What is Contrato Social?
Portuguese for Articles of Association, this document is the main step to the legal formation of a partnership. Know more about the importance of this contract, its essential clauses and how to amended it when necessary.
What Contrato Social stands for?
Contrato Social is the Portuguese name for Articles of Association, which is a written document, drawn up in a public or private way, that will govern the company, showing the responsibilities, reciprocal rights and duties of its associates. This document will also specify a set of rules for the business operation and protections the associates' capital invested.
The dynamics of companies' partnerships is intense. In a few years, it can happen several significant changes in the market, new business are started, some come to an end, companies merge, friends become enemies, partners begin deceiving or hating each other, associates die, get sick, go crazy, or simply want to drop their deals and do something else.
Hence, the importance of the Articles of Association to reduce the uncertainty of the partnership. As one of the first steps of the company formation process, the Articles of Association must be done carefully, if possible by specialized lawyers or accountants. After its signature by the associates and witnesses, the document must be registered at the Junta Comercial (Board of Trade), from the same state where the company is being started, where it will take 15 to 30 days to be processed.
Essential clauses
The Articles of Association will contain a few mandatory clauses required by the Legislation. According to the Brazilian Code of Civil Procedure, the essential provisions that must be present in the Contrato Social are:
- Complete qualification of the partners (name, address, personal documents etc)

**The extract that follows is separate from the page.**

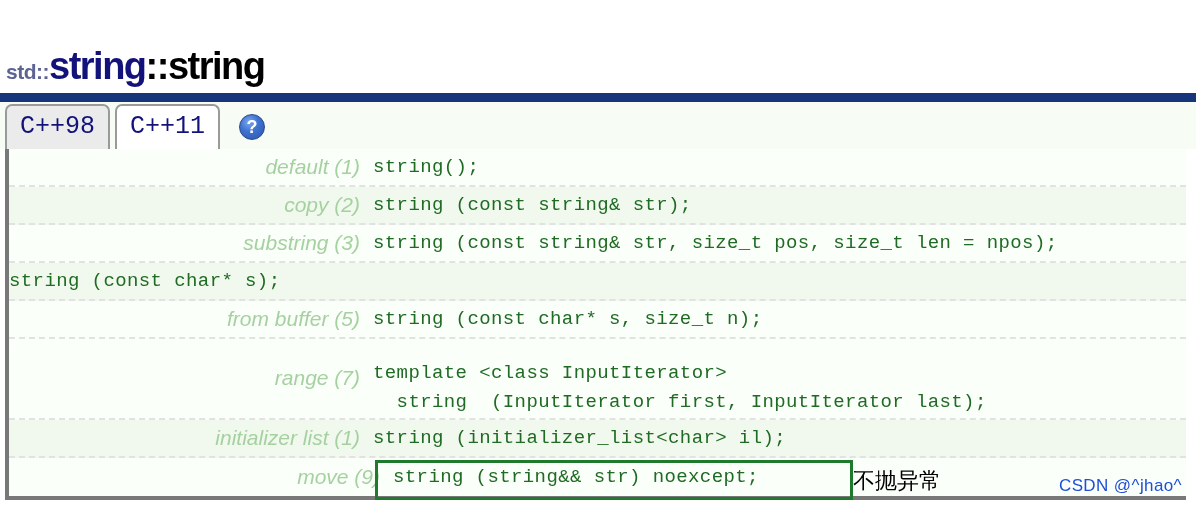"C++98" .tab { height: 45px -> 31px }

- Company name and social object (activities that will be developed by the company)
- Complete location of the headquarters and the partnership's duration
- The capital of the company consistent initially invested money and input/assets held by its associates
- The share or quota belonging to each partner in the company and capital (their percentage in the partnership)
- Specification of the financial year
- Company's administrator’s name, rights and obligations
- In case the administrator’s is not a shareholder, the person must in addition present a declaration to Commercial Registry to be qualified as administrator
- Shareholders rights, interests and obligations
- Jurisdiction and arbitration clause
- City and date the contract was signed
- The participation of each partner in the profits and losses
In addition to the essential clauses (without which the Contrato Social is considered invalid), the partners can enter with other terms in the contract, which will be called accidental clauses.
Amendments to the Contrato Social
Of course the courses taken by the partnership may change and start to disagree from the initial intentions of it. The initial excitement, the trust between its members, the mutual delivery around a common purpose, as well as the whole business itself may need to take other directions.
Any alteration regarding the clauses of the Articles of Association, such as change of associates, company's name, the association purposes and activities, addresses, capital invested, quotas percentage etc. must be registered at the Junta Comercial. Otherwise, the changes will have no legal validity.
The amendments will only be valid after they were properly registered at Junta Comercial. The procedure to alter or insert new clauses to the Contrato Social is rewriting the document and registering it at Junta Comercial again.